Mortgages are so different to when I borrowed just a few years ago. Call the bank to ask advice... They seem to want so much up front these days as a deposit!!!
If your bank will agree then in principle, yes. I remortgaged a while ago to do just that, to reduce outgoings by cosolidating debts. Not sure if it's the same in Scotland but my bank were keen to help, they could see I was struggling. You'll need to ask your bank though.
you can get a mortgage - less the perecentage deposit and fees etc - for what the property is valued at, so with the discount you could realise some capital 'for improvements'!

if you choose to use this to repay a loan too, then you can! BUT if you have failed to pay this loan on time you may not have a good credit record, so getting a mortgage may be harder!
Question Author
My flat is worth around 50k but I could buy it for about 18k. Even if I borrowed 40 then that would be 80% of the value - so that would in essence be the same as me having a 20% deposit without actually having the cash upfront would it not?

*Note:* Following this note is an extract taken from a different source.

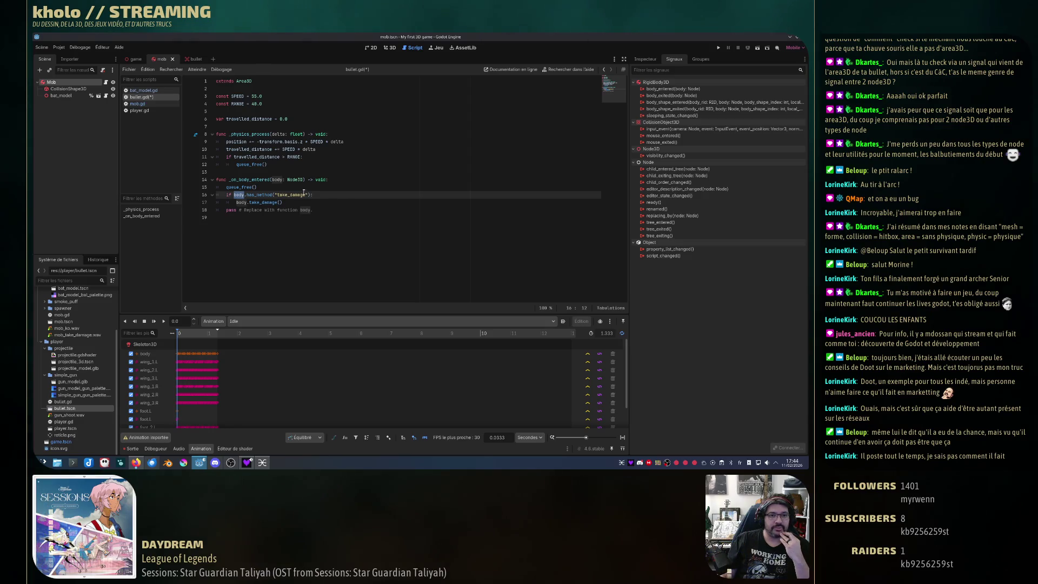
pyautogui.moveTo(296, 182)
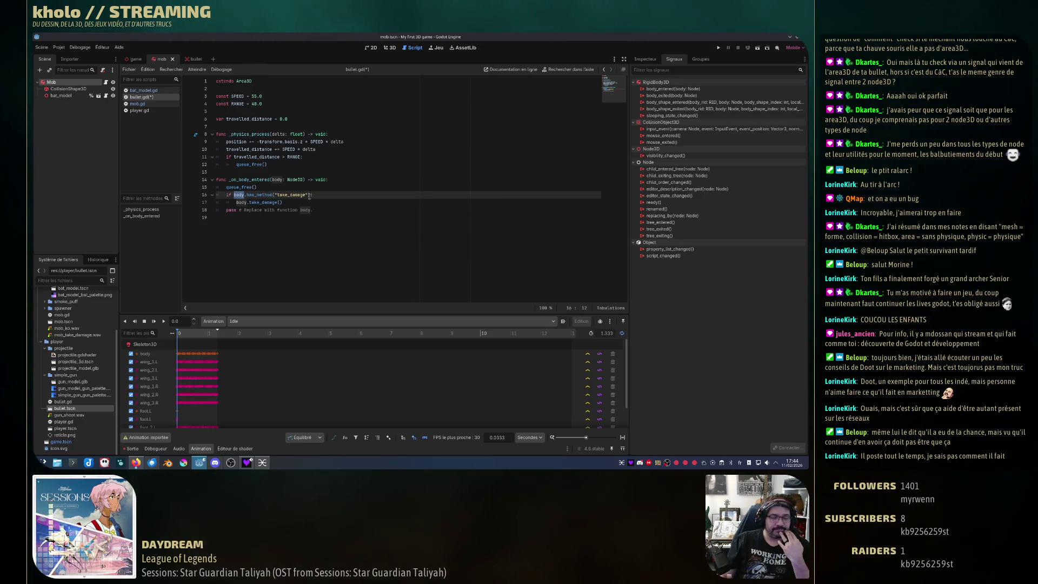
pyautogui.click(303, 201)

Basically they won't lend you the full amount which is why you need a deposit. I realise I would have other expenses but I would be able to save more on a monthly basis so I'd have funds there if needed. I've always made my payments and I'm not actually struggling, but it would just free things up a bit and I'd have paid it off by retirement age so I wouldn't need to worry about rent.
go for it karen - it's a nice feeling not to have to scrimp so much every month
Question Author
I think I'll pop into the bank on Monday Boxy :-)

Thanks all! xx
The important thing is to be totally up front about your situation and exactly what you want the money for.

From the bank’s prospective, they have the flat as security against your ‘loan’ – so providing that you meet all their requirements, I don’t see a problem.

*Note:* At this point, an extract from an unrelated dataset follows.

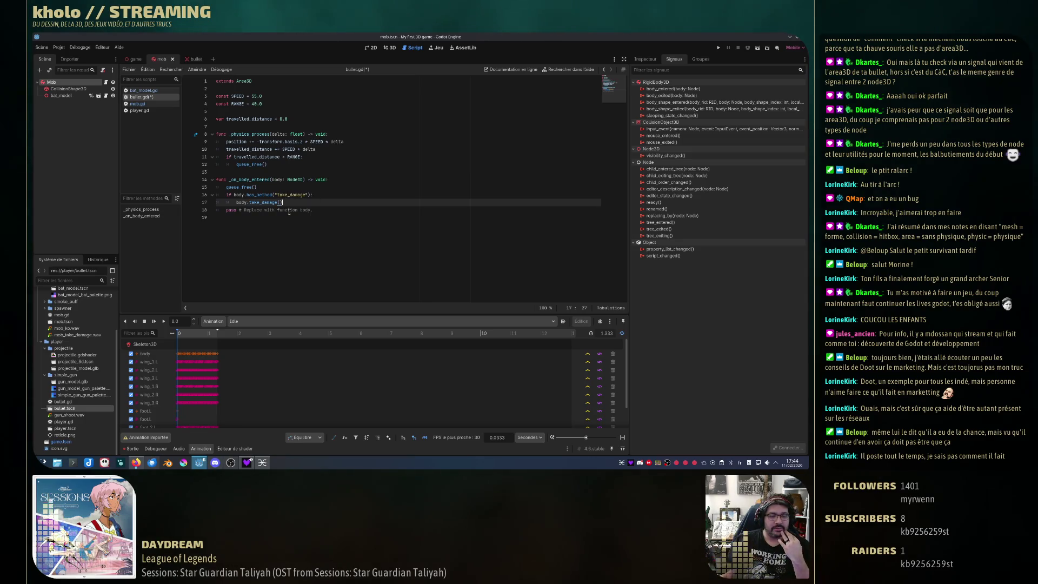
pyautogui.moveTo(275, 195); pyautogui.dragTo(301, 194)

If you are refused by your bank, it’s worth asking other mortgage lenders if they would oblige – they might even offer a better rate.

But playing devil’s advocate, imagine Joe Soap walks into a bank and says ‘I want to buy this house for £200k with a mortgage from your good selves’.

‘OK says the bank’s mortgage advisor – I see that as a client of the bank that you have the required income to cover the mortgage repayments – but what about the minimum 10% deposit we require?’

‘Ah’ says Joe Soap ‘You see - the house is actually worth £220k, and that extra £20k is my deposit’.

At this juncture the bank’s mortgage advisor will point out the flaw in Joe Soap’s (and your) plan re their mortgage lending requirements.